___ Data shown

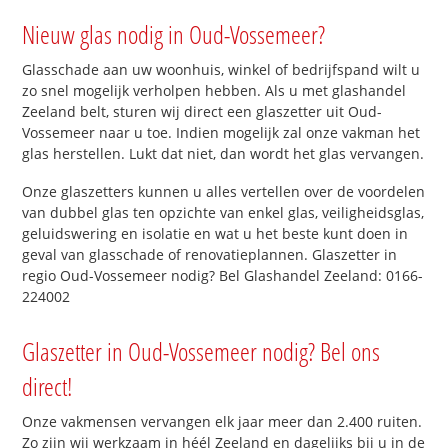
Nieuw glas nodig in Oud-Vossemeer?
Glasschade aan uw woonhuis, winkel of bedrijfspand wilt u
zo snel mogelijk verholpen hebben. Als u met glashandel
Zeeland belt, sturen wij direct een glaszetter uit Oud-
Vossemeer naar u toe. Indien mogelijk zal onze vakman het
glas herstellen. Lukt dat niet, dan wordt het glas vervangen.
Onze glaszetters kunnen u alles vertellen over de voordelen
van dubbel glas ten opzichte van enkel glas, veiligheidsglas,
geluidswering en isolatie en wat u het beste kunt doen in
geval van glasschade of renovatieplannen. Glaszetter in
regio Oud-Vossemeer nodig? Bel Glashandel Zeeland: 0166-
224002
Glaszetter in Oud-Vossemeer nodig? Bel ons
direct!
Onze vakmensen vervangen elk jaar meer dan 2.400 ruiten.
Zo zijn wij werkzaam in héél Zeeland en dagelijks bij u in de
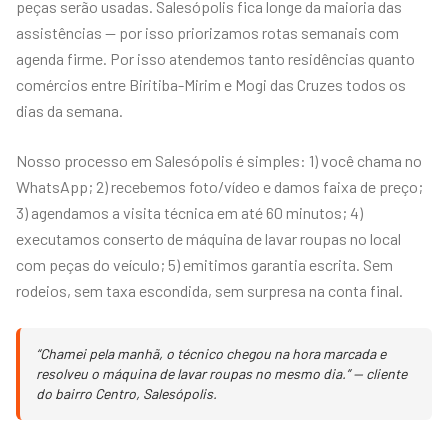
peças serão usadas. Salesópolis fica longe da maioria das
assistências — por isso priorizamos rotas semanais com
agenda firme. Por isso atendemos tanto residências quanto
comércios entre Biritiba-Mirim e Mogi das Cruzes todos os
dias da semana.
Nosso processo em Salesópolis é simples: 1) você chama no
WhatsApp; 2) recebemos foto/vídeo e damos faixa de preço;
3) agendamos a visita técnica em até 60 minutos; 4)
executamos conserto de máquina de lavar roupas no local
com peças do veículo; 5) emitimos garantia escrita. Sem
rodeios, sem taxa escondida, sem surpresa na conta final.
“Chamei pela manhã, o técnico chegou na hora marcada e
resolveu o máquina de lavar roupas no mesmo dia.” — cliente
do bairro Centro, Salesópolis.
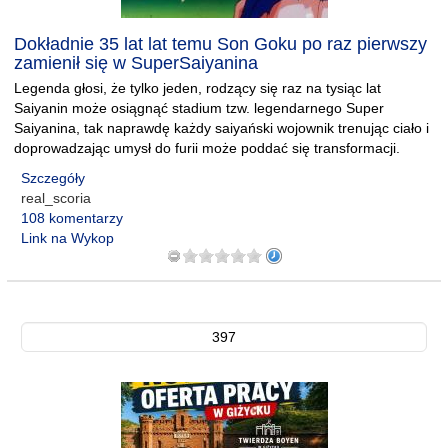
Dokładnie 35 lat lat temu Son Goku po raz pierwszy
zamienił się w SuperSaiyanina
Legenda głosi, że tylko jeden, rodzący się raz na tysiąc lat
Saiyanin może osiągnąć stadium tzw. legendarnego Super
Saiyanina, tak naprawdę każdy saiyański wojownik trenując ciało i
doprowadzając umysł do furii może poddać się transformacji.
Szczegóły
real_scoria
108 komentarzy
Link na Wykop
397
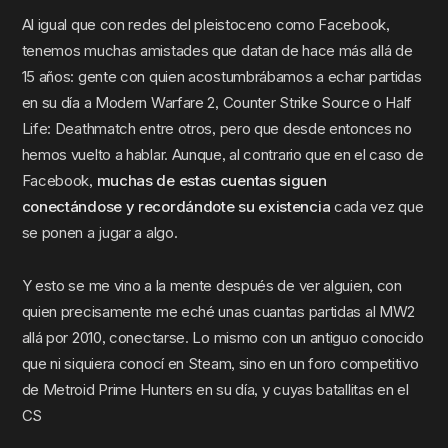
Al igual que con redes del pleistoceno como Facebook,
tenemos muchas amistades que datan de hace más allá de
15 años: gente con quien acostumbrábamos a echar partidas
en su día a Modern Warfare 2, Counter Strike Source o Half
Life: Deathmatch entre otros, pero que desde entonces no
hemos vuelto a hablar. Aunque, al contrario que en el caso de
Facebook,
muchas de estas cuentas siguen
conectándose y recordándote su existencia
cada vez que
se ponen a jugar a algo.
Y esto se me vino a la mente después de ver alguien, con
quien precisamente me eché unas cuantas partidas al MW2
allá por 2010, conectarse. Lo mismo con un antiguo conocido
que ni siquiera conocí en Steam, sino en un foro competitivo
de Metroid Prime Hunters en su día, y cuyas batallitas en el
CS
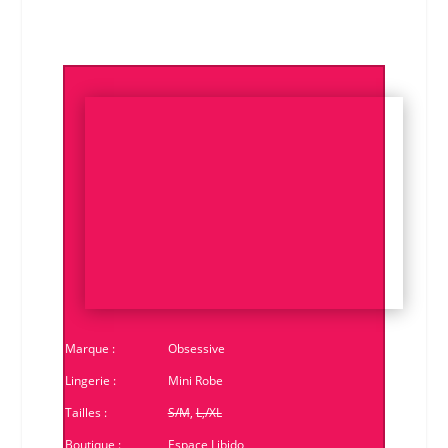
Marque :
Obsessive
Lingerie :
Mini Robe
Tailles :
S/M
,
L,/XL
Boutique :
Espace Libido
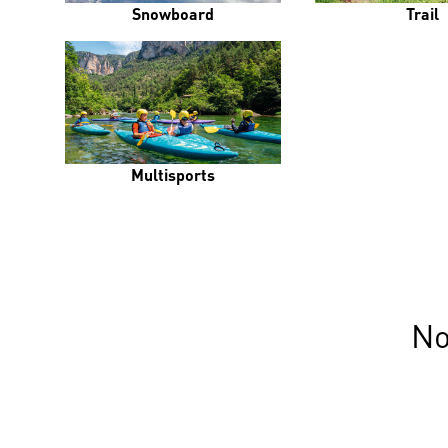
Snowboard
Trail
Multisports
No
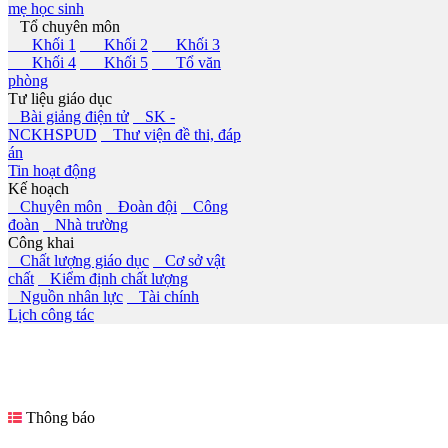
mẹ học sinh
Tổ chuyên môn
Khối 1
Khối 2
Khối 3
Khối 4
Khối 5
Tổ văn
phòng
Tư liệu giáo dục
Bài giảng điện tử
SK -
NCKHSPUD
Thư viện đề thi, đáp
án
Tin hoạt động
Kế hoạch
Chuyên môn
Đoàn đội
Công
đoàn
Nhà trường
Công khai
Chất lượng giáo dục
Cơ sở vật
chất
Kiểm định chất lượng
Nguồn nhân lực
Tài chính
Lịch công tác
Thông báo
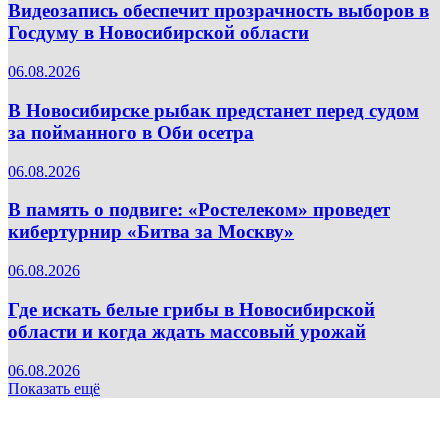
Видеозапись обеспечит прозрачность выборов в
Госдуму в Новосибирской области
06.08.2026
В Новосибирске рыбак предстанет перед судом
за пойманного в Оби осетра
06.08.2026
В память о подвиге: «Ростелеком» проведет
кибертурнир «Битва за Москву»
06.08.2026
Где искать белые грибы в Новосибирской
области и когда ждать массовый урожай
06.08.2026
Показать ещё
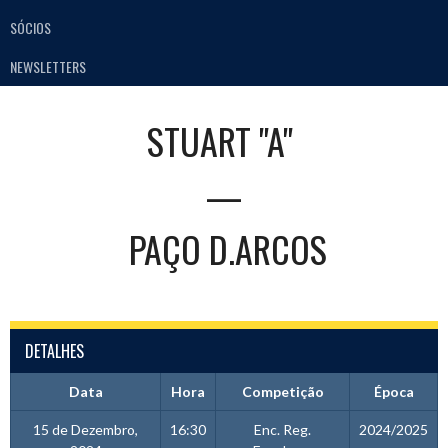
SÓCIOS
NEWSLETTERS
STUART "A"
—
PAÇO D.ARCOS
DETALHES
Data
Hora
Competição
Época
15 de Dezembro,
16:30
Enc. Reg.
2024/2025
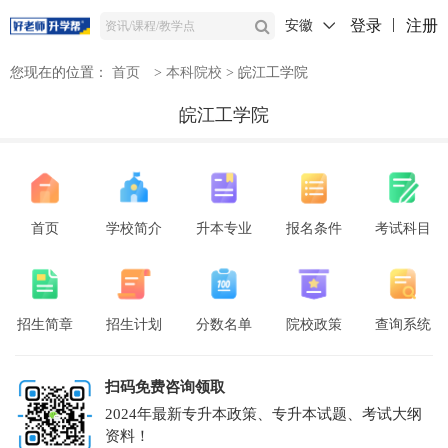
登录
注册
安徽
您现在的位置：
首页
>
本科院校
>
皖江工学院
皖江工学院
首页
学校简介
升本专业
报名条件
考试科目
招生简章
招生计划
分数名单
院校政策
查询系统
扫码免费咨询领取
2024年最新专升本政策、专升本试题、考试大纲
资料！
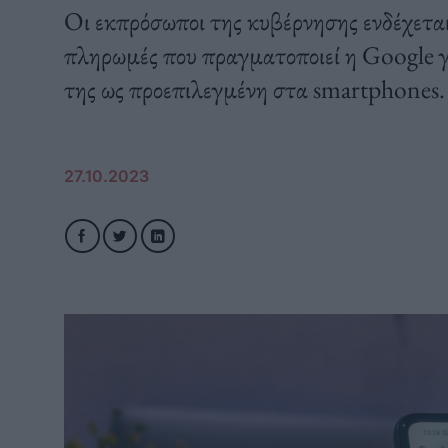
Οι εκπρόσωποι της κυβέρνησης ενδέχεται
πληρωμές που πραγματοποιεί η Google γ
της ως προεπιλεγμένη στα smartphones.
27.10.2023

______

Select all lines with the word "Vossemeer" from the entries above.

Nieuw glas nodig in Oud-Vossemeer?
Vossemeer naar u toe. Indien mogelijk zal onze vakman het
regio Oud-Vossemeer nodig? Bel Glashandel Zeeland: 0166-
Glaszetter in Oud-Vossemeer nodig? Bel ons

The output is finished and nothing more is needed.